The dollar has ridden a wave of bullish sentiment this week after the Federal Reserve suggested it could raise U.S. interest rates more aggressively if inflation heats up.
Figures on Wednesday showing core U.S. consumer prices rising at the fastest year-on-year pace since 2002 added to the possibility of even bigger rate rises.
The Fed has raised rates by a quarter-percentage point at seven straight policy meetings, but the chance that it might switch to half-percentage-point increases could help lure more foreign investors to short-term dollar deposits.
The dollar has so far this week enjoyed its strongest run against a basket of currencies since the first week of the year, when it unexpectedly jumped higher.
As of 0543 GMT, the euro fetched $1.2943 after earlier dipping to around $1.2930, its lowest level since Feb. 14.

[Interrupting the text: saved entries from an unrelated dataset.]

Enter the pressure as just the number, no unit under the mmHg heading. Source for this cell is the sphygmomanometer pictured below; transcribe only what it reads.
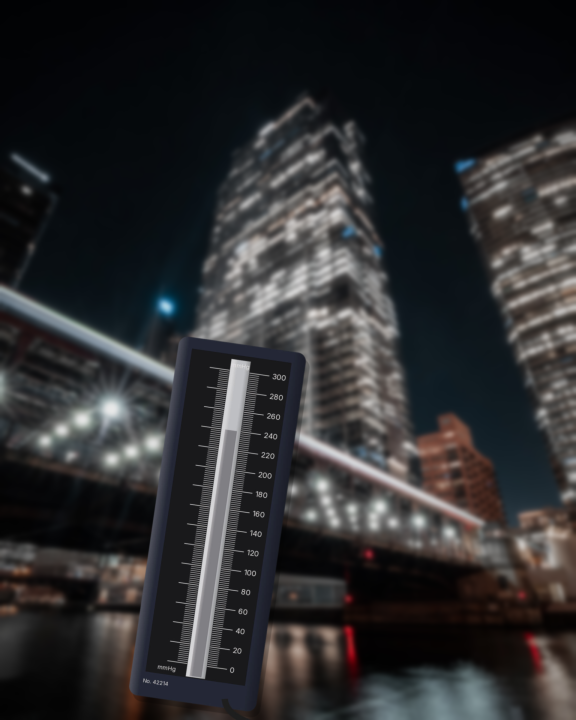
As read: 240
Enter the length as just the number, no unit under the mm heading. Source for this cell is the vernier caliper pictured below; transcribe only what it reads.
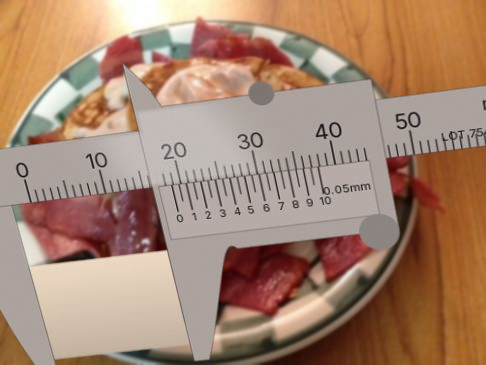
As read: 18.8
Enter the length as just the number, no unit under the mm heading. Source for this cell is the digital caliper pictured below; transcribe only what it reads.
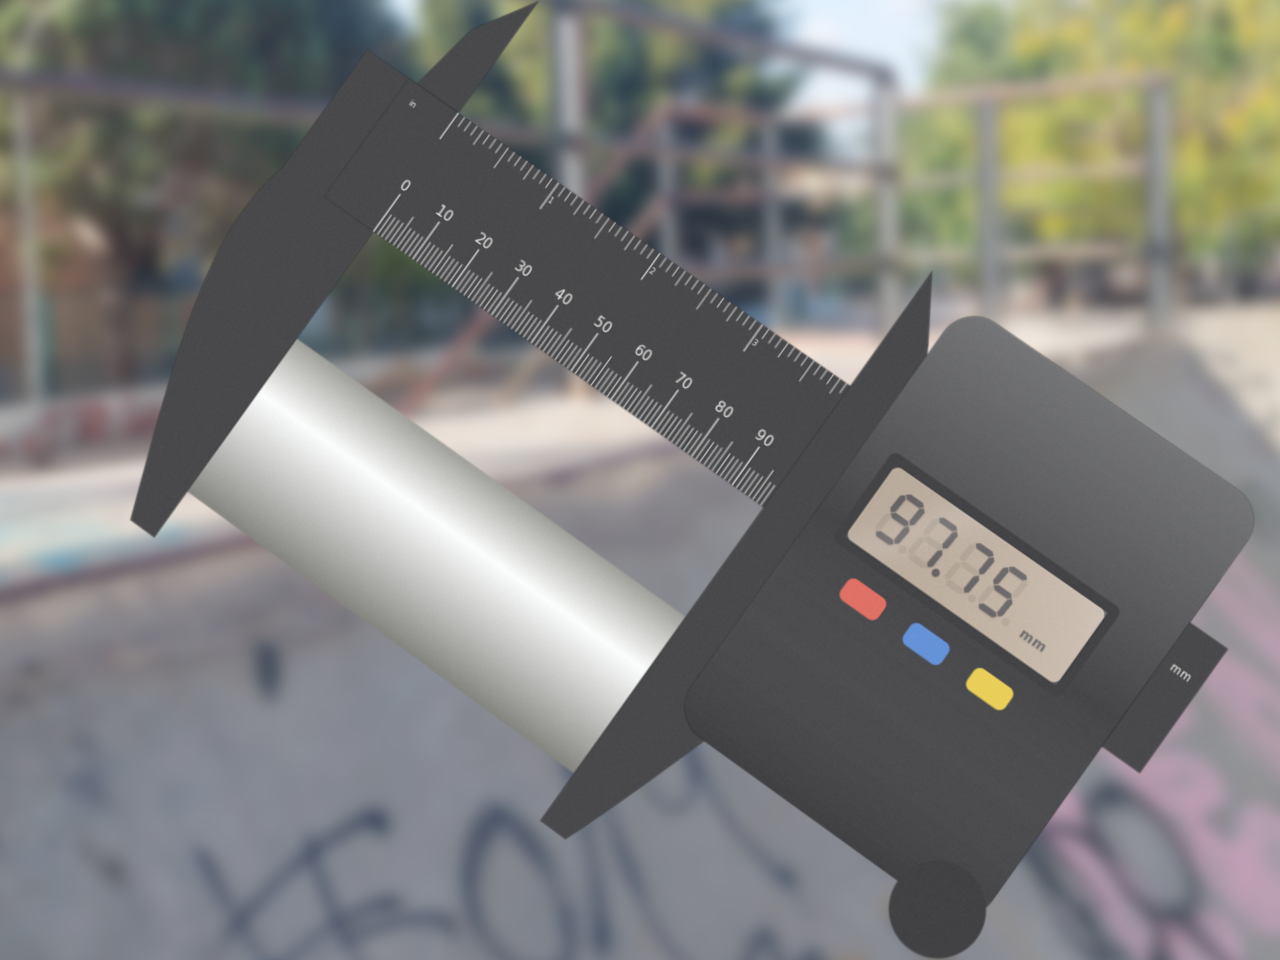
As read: 97.75
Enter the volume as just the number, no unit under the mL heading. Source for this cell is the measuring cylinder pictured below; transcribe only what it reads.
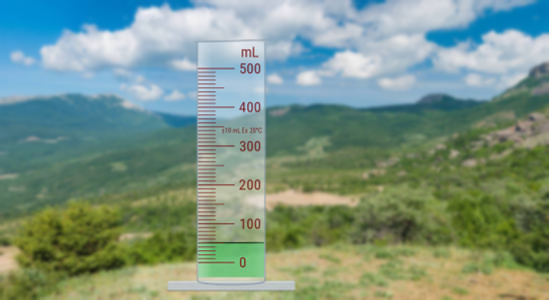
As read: 50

The single European currency has fallen 5.4 percent from a record high near $1.3670 hit in December.
The dollar was at around 106.31 yen, little changed from late levels in the United States after having struck a fresh six-week high of 106.58 yen in New York.
FOCUS ON FUNDAMENTALS
The market's attention has turned to U.S. data due out next week, particularly the March payrolls report, which could shed further light on the outlook for U.S. interest rates.
Economists expect the payrolls data, due next Friday, to show that the U.S. economy created 220,000 jobs in March, down from 262,000 in February, which was the biggest gain in four months.
The report will be the highlight of a U.S. data-heavy week that includes the final reading of fourth-quarter gross domestic product and the February reading of the PCE index -- an inflation gauge favoured by the Fed.
So long as the market is focused on what U.S. economic figures may indicate about future Fed moves, some in the market said that Japanese data, including the Bank of Japan's closely watched tankan survey at the end of next week, could have limited sway over the market.
Business sentiment in the quarterly poll, also due out next Friday, probably improved marginally in March but likely remained subdued due to slack exports and rising oil prices, economists polled..
The previous poll showed a worsening of sentiment for the first time in seven quarters.
A slip in consumer prices in Japan caused barely a ripple in the currency market.
Data released on Friday showed that the nationwide core consumer price index, a key benchmark for monetary policy, fell 0.4 percent in February from a year earlier.